* TUGAS TERTULIS 1
Terjemahkan kalimat "Murad IV merupakan Sultan terakhir yang memimpin pasukannya maju ke medan perang." dari teks sumber ke dalam bahasa Inggris.

Murad IV (1612-1640), yang menaklukkan Yereva tahun 1635 dan Baghdad
tahun 1639 dari kesultanan Safavid, adalah satu-satunya Sultan yang
menunjukkan kontrol militer dan politik yang kuat di dalam kesultanan.
Murad IV merupakan Sultan terakhir yang memimpin pasukannya maju ke
medan perang.
pengepungan kota wina untuk kedua kalinya
oleh Ottoman pada tahun 1683 dibawah pimpinan wazir agung Kara Mustafa
namun Ottoman lagi-lagi menghadapi kekalahan melawan pasukan gabungan
Polandia Austria dan Jerman selama pengepungan 2 bulan.
Pemberontakan Jelali (1519-1610) dan
Pemberontakan Yenisaris (1622) mengakibatkan ketidakpastian hukum dan
pemberontakan di Anatolia akhir abad ke-16 dan awal abad ke-17, dan
berhasil menggulingkan beberapa pemerintahan. Namun, abad ke-17 bukan
hanya masa stagnasi dan kemunduran, tetapi juga merupakan masa kunci di
mana kesultanan Utsmaniyah dan strukturnya mulai beradaptasi terhadap
tekanan baru dan realitas yang baru, internal maupun eksternal.

* TUGAS TERTULIS 2
Hitunglah banyaknya baris dalam catatan di bawah ini yang memuat kata "kern", dengan membedakan huruf besar dan huruf kecil. Tuliskan angkanya saja.

* DATA SUMBER

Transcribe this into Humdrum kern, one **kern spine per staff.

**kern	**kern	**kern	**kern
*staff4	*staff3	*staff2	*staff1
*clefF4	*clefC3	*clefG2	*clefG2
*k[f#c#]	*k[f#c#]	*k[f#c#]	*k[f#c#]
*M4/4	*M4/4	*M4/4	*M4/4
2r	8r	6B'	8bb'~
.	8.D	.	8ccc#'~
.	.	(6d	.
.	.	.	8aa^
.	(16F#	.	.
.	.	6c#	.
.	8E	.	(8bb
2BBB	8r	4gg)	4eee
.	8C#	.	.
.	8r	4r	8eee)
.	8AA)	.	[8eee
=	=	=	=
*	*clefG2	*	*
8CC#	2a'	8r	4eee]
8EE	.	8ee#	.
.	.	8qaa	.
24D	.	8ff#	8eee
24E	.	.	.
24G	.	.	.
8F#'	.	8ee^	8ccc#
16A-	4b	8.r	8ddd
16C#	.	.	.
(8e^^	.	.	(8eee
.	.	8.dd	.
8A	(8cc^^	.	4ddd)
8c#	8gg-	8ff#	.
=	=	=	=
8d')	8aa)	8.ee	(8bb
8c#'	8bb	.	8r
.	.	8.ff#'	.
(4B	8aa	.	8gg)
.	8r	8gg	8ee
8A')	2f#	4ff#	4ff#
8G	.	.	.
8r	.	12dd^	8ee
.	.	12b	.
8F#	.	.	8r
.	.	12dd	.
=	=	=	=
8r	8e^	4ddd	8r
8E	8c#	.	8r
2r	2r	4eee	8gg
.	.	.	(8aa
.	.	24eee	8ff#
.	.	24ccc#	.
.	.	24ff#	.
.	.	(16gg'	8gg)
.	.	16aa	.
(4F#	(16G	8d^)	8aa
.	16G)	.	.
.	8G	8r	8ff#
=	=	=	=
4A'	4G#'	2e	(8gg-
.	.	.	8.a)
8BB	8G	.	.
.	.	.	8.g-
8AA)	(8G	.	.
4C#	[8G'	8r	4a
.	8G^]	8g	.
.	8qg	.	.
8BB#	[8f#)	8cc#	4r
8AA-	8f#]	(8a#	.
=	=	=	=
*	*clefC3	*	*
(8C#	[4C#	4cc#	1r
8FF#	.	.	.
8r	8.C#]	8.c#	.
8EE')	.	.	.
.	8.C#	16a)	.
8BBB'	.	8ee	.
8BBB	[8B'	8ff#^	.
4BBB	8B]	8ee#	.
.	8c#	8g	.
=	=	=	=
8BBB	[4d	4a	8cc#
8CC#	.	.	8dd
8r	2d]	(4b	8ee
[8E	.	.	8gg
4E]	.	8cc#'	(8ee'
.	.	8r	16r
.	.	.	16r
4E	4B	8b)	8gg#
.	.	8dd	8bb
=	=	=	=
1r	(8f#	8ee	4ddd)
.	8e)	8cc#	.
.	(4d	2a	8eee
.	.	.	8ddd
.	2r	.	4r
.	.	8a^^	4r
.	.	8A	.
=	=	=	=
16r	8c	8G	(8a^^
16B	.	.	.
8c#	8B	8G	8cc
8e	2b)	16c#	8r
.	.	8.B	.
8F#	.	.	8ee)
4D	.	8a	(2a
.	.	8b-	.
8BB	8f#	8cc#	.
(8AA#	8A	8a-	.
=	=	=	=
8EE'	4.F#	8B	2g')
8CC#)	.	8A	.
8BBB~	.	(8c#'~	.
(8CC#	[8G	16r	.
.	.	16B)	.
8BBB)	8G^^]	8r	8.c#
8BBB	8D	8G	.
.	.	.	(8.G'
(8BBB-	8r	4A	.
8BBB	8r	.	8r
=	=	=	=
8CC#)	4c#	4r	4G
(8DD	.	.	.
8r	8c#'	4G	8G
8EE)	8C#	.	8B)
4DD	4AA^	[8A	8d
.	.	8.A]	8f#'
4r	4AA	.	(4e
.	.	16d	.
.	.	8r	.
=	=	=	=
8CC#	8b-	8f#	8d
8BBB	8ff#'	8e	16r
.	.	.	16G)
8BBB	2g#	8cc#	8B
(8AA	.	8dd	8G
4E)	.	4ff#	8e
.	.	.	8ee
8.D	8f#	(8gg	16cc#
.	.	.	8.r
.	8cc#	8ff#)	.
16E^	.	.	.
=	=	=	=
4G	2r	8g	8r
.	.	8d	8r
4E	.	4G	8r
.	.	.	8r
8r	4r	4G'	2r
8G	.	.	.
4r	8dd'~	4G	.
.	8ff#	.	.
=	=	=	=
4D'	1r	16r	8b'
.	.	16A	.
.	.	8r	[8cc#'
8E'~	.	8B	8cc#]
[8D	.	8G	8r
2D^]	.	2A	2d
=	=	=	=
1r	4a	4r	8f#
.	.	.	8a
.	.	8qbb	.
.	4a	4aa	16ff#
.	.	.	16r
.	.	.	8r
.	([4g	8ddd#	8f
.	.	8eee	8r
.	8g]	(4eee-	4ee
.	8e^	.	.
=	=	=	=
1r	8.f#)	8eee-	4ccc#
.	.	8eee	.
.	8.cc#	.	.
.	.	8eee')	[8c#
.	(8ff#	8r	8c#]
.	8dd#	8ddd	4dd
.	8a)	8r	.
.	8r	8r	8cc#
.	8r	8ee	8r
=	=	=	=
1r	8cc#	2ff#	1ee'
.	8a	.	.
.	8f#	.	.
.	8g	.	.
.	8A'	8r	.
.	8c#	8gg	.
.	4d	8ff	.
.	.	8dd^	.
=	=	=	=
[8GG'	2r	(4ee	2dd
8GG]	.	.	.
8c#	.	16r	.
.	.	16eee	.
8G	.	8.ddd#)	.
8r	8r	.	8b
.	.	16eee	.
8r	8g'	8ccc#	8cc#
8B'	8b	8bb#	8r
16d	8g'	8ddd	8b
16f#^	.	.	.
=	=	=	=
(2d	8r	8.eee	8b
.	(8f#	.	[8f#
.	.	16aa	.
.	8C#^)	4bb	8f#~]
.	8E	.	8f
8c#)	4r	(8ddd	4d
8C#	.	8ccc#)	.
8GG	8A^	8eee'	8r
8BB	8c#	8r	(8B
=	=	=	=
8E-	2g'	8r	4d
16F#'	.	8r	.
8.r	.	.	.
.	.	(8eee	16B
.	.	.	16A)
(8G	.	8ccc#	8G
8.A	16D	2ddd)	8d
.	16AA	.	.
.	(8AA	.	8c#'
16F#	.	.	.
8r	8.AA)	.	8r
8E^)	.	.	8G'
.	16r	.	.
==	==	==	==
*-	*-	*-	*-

* JAWABAN BENAR 1
Murad IV was the last Sultan to lead his army onto the battlefield.

* JAWABAN BENAR 2
2